Why decline a present??
Unless you knew that your friend is living on baked beans in order to give you the gift.
Are you sure they pay the full price? Maybe they have a discount?
I would accept it, thank them and send tbem a nice photo too or a post card from that city.

feathermucker Fri 21-Feb-14 23:52:16

I don't see the ptoblem at all tbh

LittleBearPad Fri 21-Feb-14 23:57:08

You won't be beholden to them. It's a gift, they want to get you. Accept it Qin the spirit in which it is given and enjoy it.

Supercosy Sat 22-Feb-14 00:06:20

What a lovely gift. I would accept it as an amazing present if, as others have said, you're sure they wouldn't be really overstretching themselves. I'm sure they know what they're doing and want to do something special for you both.
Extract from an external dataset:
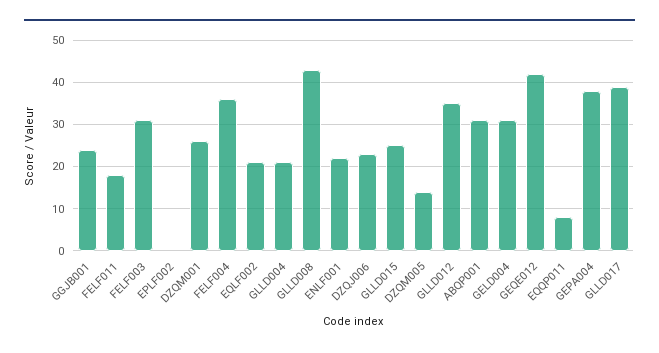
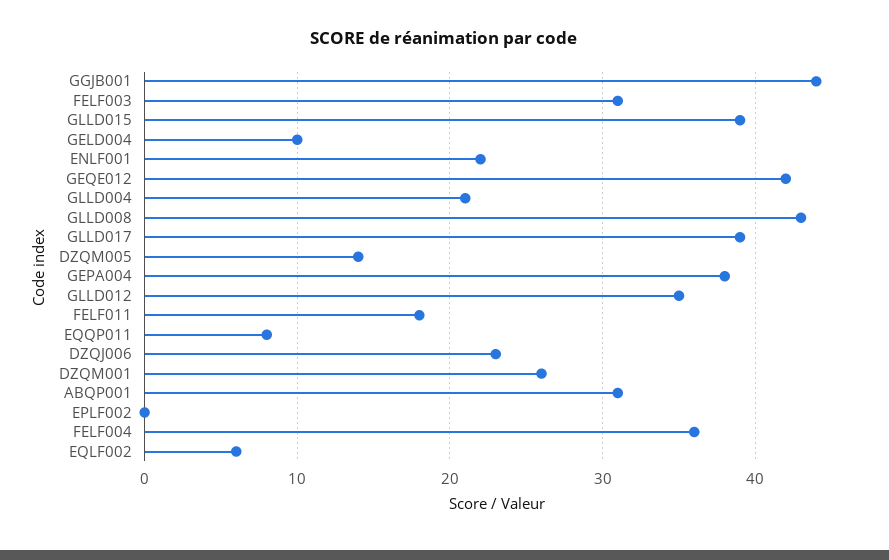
GGJB001: 25 -> 44
EQLF002: 20 -> 6
GLLD015: 25 -> 39
GELD004: 30 -> 10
Quinteszilla Sat 22-Feb-14 00:08:20

Accept, because they want to share with you an experience, which I think to me at least is more valuable than anything that a department store could offer.

BackforGood Sat 22-Feb-14 00:12:34

Sounds like a lovely, thoughtful gift - as you say, from a dear friend.
They will know how much it costs and will have taken that into account before offering. I would accept it in the spirit in which it has been given, and thank them profusely. smile

AgentZigzag Sat 22-Feb-14 00:13:53

Accept it but only after questioning whether they're sure it's OK, it's a lovely gift and I'm sure they wouldn't have offered if they weren't sure.
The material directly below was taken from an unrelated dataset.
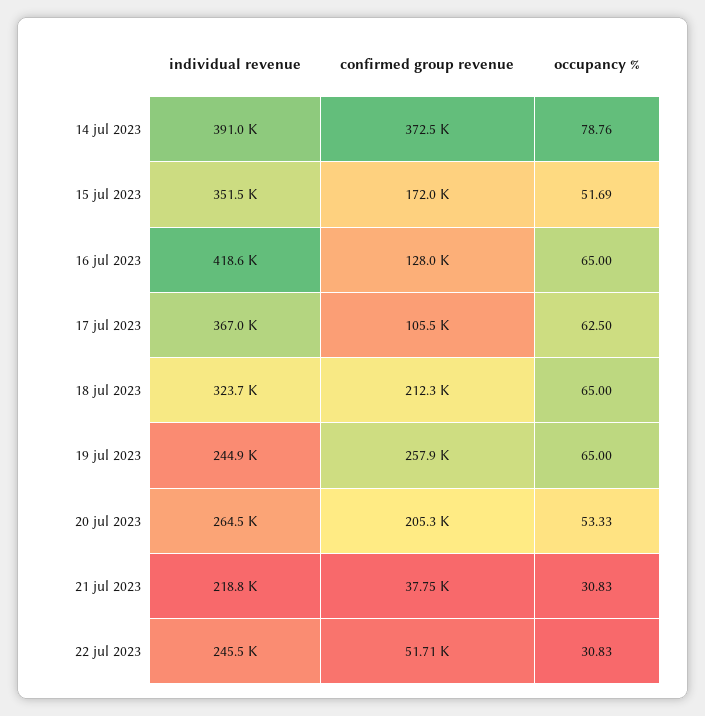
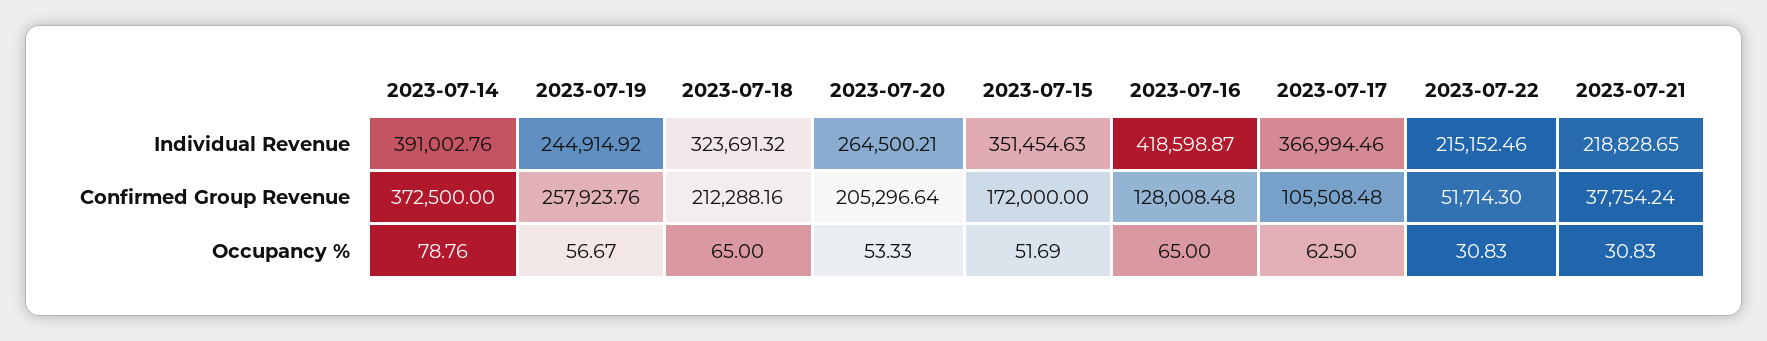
occupancy %, 19 jul 2023: 65 -> 56.67
individual revenue, 22 jul 2023: 245500 -> 215152.46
You must mean a lot to them smile

RightHereNow Sat 22-Feb-14 01:54:03

Thanks all. To clarify our friend wouldn't be at the hotel too (gate crashing a honeymoon?!) - they just want to give it to us as a gift. I don't think its done out of wanting to buy friendship or somehow make us beholden of them - it's just so incredibly generous and unexpected and took us by surprise and we just want to ensure we do the right thing. I think we shall accept with extreme gratitude like most of you have advised and think of something special to send in return, maybe a favor from the wedding and a gift of some kind from here of all the things they may miss about this country, food, magazines etc.

fivefourtime Sat 22-Feb-14 03:16:26

Don't decline. It's an opportunity you might not get again.

Silvercatowner Sat 22-Feb-14 03:35:18

I bet they have put a lot of thought and planning into this amazing and lovely gift. If you turn it down you risk hurting your friends badly.